Alison Posey Publishes New Research on the Graphic Essay and Pedagogy
Alison Posey, a Visiting Assistant Professor of Hispanic Studies at Seaver College, recently published a research paper entitled, “Comfortably Uncomfortable: Challenging anti-Asian bias in Spain and the United States through the Graphic Essay,” within Connections: A Journal for Foreign Language Educators. In this text, Posey uses Quan Zhou Wu’s Gente de aquí. Gente de allí: ensayo gráfico sobre migrantes y españoles [People from Here. People from There. A Graphic Essay about Migrants and Spaniards] to analyze the graphic essay as a tool in teaching challenging topics such as racism and identity struggles.
“What I like about the graphic essay is that it really functions as a primer for terms that we throw around a lot,” explains Posey. “Today, for example, it serves as a primer for terms like racism, discrimination, xenophobia… The graphic essay functions as a humorous take on many difficult topics, but it is also a take backed up by contemporary science and research.”

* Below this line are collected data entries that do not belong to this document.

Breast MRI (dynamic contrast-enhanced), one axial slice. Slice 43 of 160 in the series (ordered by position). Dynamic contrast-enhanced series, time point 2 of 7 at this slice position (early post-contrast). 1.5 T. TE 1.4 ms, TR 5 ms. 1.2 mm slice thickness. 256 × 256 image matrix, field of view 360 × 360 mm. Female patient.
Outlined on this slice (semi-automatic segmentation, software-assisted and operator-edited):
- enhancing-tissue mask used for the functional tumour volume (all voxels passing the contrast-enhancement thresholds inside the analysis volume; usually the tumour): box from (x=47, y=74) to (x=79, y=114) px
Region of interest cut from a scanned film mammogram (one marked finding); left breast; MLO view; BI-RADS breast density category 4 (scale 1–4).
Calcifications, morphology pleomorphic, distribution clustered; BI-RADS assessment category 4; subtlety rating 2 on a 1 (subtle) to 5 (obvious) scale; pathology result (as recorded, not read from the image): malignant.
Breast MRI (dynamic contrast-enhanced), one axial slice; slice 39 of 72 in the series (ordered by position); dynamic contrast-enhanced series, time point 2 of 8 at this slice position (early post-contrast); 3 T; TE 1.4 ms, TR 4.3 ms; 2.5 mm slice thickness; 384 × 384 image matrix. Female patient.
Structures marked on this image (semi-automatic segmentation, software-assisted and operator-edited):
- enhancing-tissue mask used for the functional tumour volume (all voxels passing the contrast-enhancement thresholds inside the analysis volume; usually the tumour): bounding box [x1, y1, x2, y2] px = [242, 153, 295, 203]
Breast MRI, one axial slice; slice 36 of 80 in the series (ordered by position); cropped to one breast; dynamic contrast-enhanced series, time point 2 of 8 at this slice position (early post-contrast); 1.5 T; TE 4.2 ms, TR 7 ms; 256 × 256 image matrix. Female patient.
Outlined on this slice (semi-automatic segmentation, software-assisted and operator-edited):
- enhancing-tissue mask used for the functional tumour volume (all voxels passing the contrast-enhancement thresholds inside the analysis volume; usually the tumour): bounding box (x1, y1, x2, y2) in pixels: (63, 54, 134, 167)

Posey recognized the effectiveness of the graphic essay in her travels abroad to Spain. There she was introduced to Zhou Wu as an author, and she began studying her literary work. Posey noticed that the Spanish Chinese graphic essayist had a knack for creatively and lightheartedly challenging racial stereotypes and issues of identity amidst her content. This realization spurred Posey to bring these types of texts into her own classroom.
After introducing her classes to Zhou Wu, Posey realized that the graphic essay made difficult topics more understandable and approachable. As a result, she feels as though this type of literature could serve as an important catalyst in fostering social justice dialogue within the classroom.
“Right now, in higher education, it is getting more and more divisive in how we approach topics like diversity, equity, and inclusion.” says Posey. “This research shows one effective way of working questions of diversity, equity and inclusion into a class that touches on this topic but isn’t centered on it. It’s a helpful support to understand questions of identity in a class that has a different focus.”